On se gardera de cantonner l’écriture féminine aux sentiments. La Suissesse Annemarie Schwarzenbach (1908-1942) qui voyage à quatre reprises comme photographe-reporter raconte ce qu’elle a vu d’Istanbul, de la Perse, du Kurdistan, du Liban, de l’Afghanistan, dernier voyage qu’elle entreprend avec Ella Maillart en voiture. « Le regard porté sur le pays depuis l’auto traverse l’œuvre, c’est le véhicule d’une errance existentielle » (id). Schwarzenbach « poétise ses impressions d’Afghanistan ». La mélancolie est une des conditions du voyage. Les deux voyageuses sont observées avec curiosité, se font interpeller par les natifs qui les découvrent habillées à l’européenne, sans voile, sans guide ni traducteur. Elles veulent abolir les divisions entre hommes et femmes. Elles décrivent longuement la situation des femmes en Orient, « invisibles » lorsqu’elles les croisent. Elles sont les premières Occidentales à entrer dans l’espace privé des femmes arabes et perses, interdits aux voyageurs masculins.

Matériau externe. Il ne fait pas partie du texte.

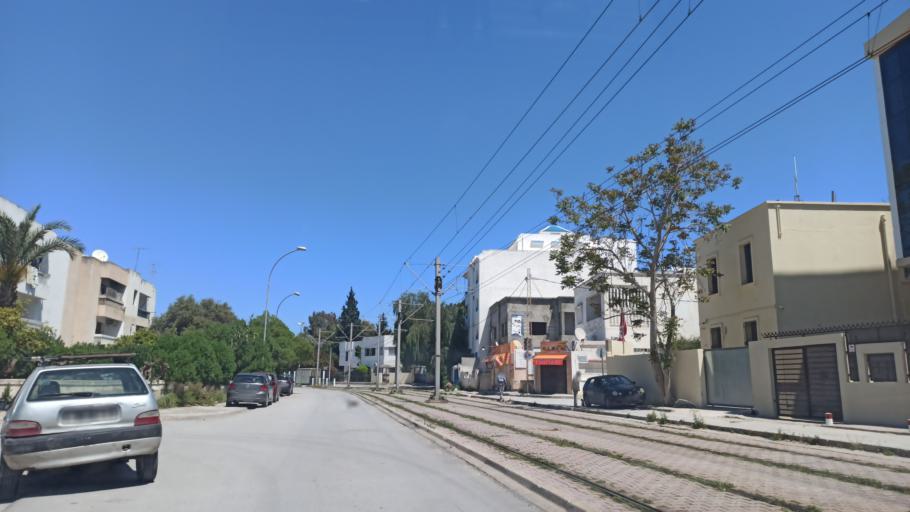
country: TN
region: Tunis
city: Tunis
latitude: 36.8224
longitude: 10.1847
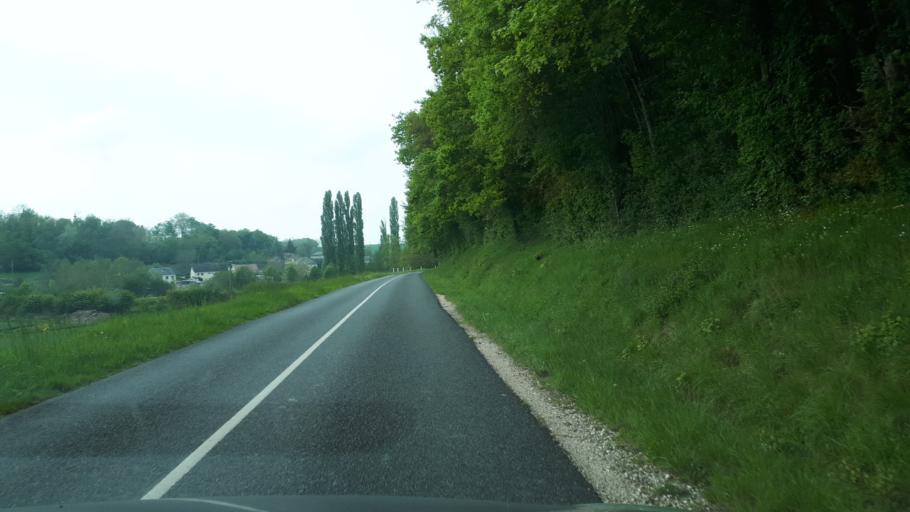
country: FR
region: Centre
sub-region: Departement du Loir-et-Cher
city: Lunay
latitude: 47.8180
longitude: 0.9513
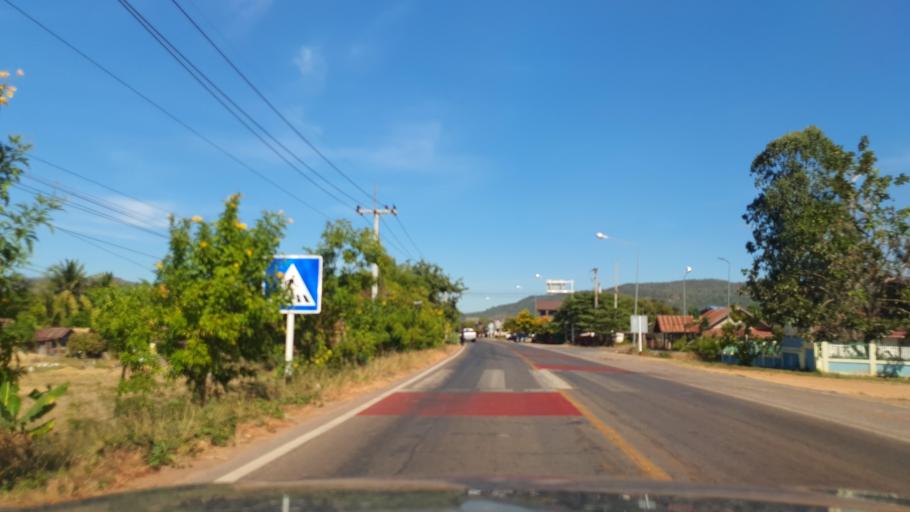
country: TH
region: Kalasin
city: Khao Wong
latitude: 16.7331
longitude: 104.0952
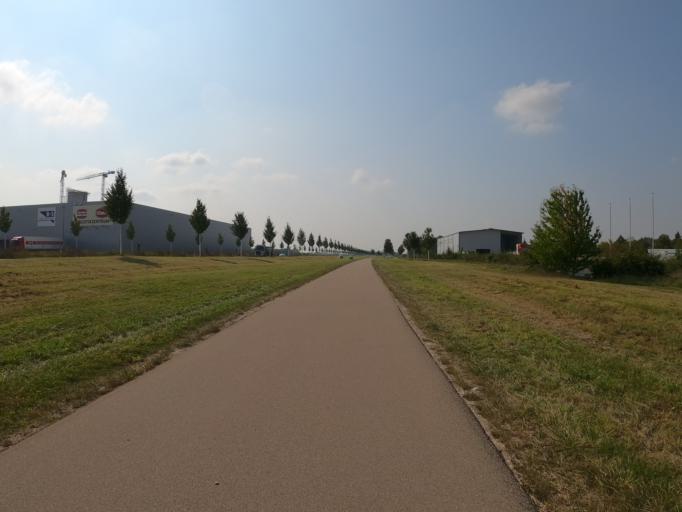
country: DE
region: Bavaria
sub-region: Swabia
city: Leipheim
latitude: 48.4406
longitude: 10.2350
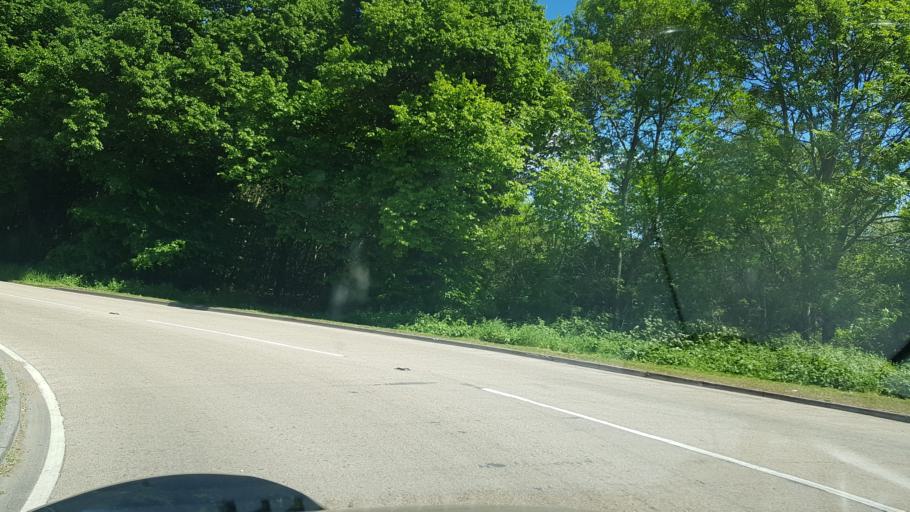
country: GB
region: England
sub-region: Surrey
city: Cranleigh
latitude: 51.1331
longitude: -0.5378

Flora Tristan et George Sand, quant à elles, écrivent des relations qui deviendront des classiques : les Pérégrinations d’une paria (un voyage jusqu’à Lima au Pérou qui se termine en1835) pour la première et Un hiver à Majorque (fin 1838, avec ses enfants et Frédéric Chopin) pour la seconde. Flora Tristan qui dissimule son identité est sensible à la condition féminine des esclaves et de toutes les femmes soumises à des travaux harassants, aux religieuses qu’elle visite dans leurs couvents (interdits aux hommes). George Sand insiste sur la supériorité des femmes sur les hommes majorquins, fait tout pour paraître invisible dans la société majorquine.

George Sand, Espagne

« L’Espagne est une odieuse nation ! » (George Sand)

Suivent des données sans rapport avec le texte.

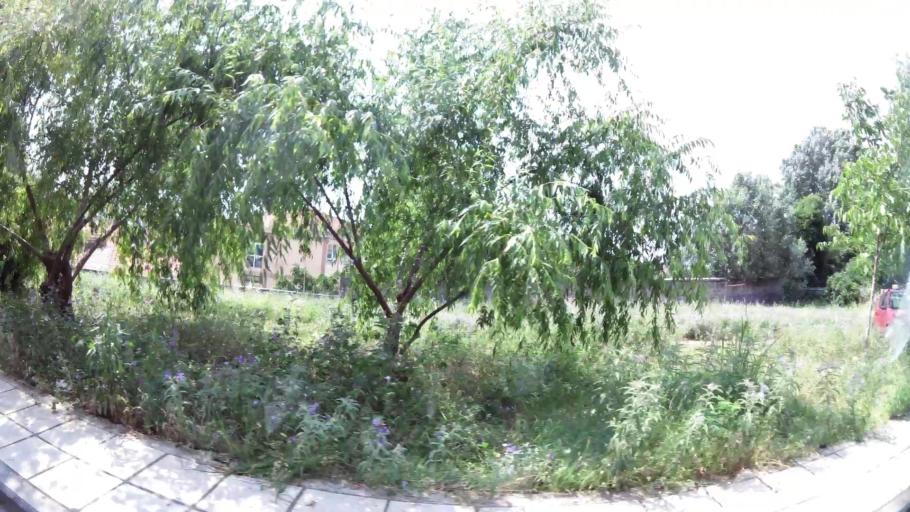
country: GR
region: Central Macedonia
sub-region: Nomos Thessalonikis
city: Polichni
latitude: 40.6653
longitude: 22.9431
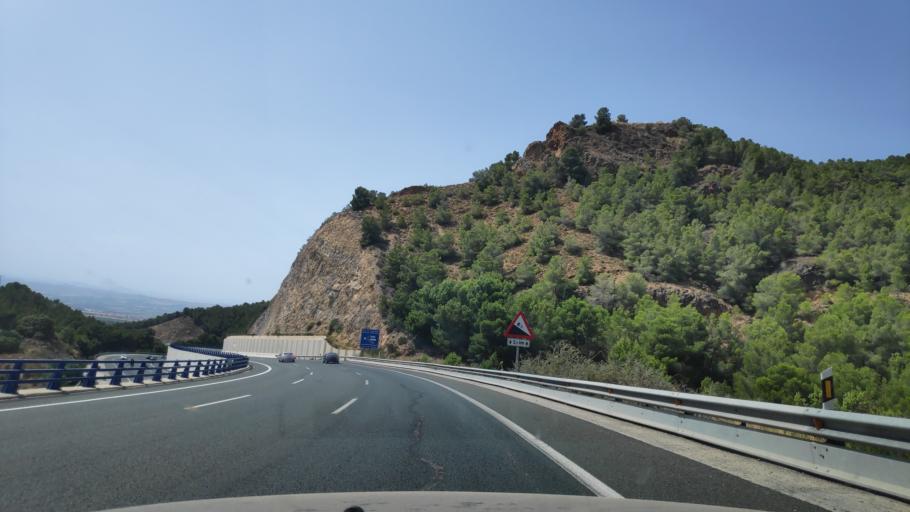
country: ES
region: Murcia
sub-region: Murcia
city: Murcia
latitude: 37.9048
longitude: -1.1462
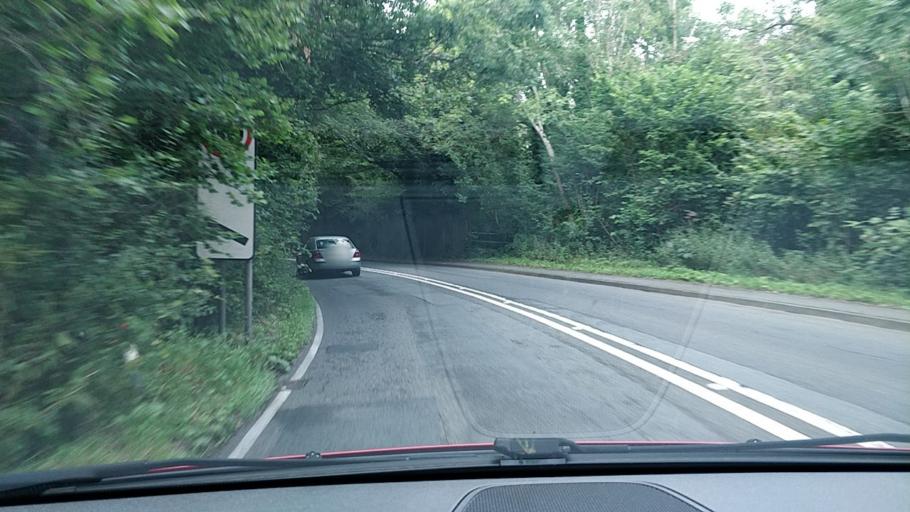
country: GB
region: Wales
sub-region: County of Flintshire
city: Leeswood
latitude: 53.1184
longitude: -3.0984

Parmi les rencontres du voyage, il y a celles des animaux, source d’étonnement, de pittoresque, de frayeur comme Baudelaire avait évoqué les « idoles à trompe » et les serpents qui « caressent les jongleurs »[4]. Que ce soit la description des lamas ou, horrifiée, d’une corrida dans les arènes de Lima ou celle des cochons et des singes majorquins, voire des calamars, tout porte à une interrogation éthique et mélancolique chez les deux voyageuses. Les animaux y sont dotés d’une conscience de la mort et apparaissent, finalement, comme les doubles et emblèmes des autochtones.

Pourtant, Christine Planté qui a comparé les deux aventurières ne veut pas extrapoler sur le féminin du voyage : Tristan universaliste et Sand attachée à l’affirmation des différences « manquent la médiation du féminin comme construction et le nécessaire détour par le regard des autres et son intériorisation ». Sand ne fait aucune place au préjugé du féminin alors qu’elle reste une femme dans le regard des autres. À ce titre, elle adopte un point de vue et des valeurs universels.

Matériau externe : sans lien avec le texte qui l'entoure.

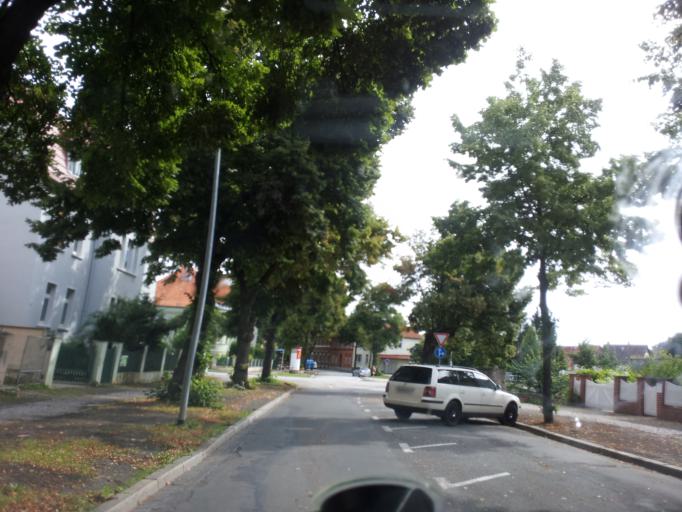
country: DE
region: Saxony-Anhalt
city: Quedlinburg
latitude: 51.7941
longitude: 11.1429
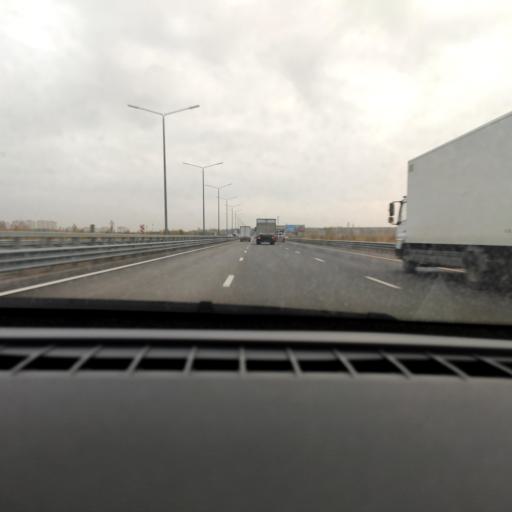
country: RU
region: Voronezj
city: Somovo
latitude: 51.7570
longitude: 39.3068
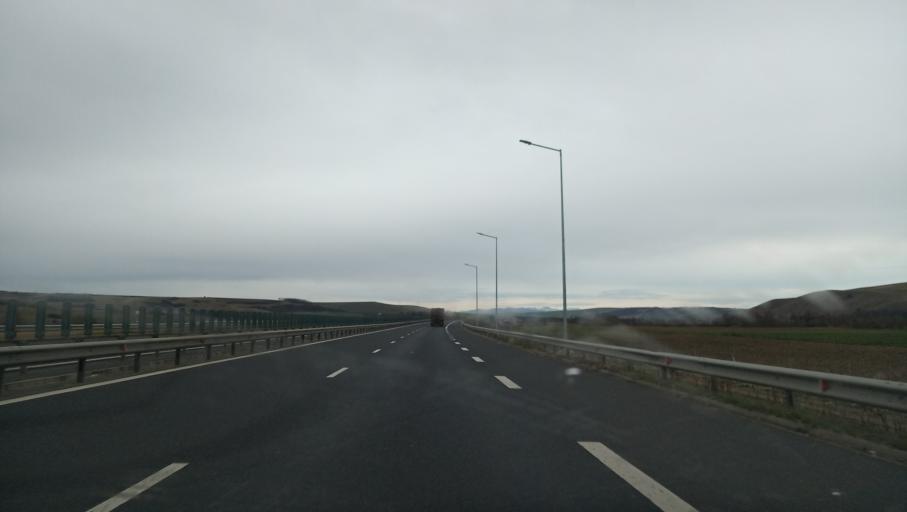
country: RO
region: Alba
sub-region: Comuna Garbova
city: Garbova
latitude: 45.9027
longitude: 23.7551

[1] S. Kord, Sich einen Namen machen. Anonymität und weibliche Autorschaft 1700-1900, Stuttgart/Weimar, Metzler, 1996

[2] F. Estelmann, S. Moussa et F. Wolfzettel, Voyageuses européennes au XIXe siècle. Identités, genres, codes, PUPS, 2012.

[3] Lettres et journaliers, Actes Sud, 1987.

[4] « Le Voyage », Les Fleurs du mal.


Françoise Lapeyre, Le Roman des voyageuses françaises, Payot, 2016.

Frank Estelmann, Sabra Moussa, Friedrich Wolfzettel (dir.), Voyageuses européennes au XIXe siècle, 2012, PUPS.

Flora Tristan, Pérégrinations d’une paria, 2004 [1838], Actes Sud.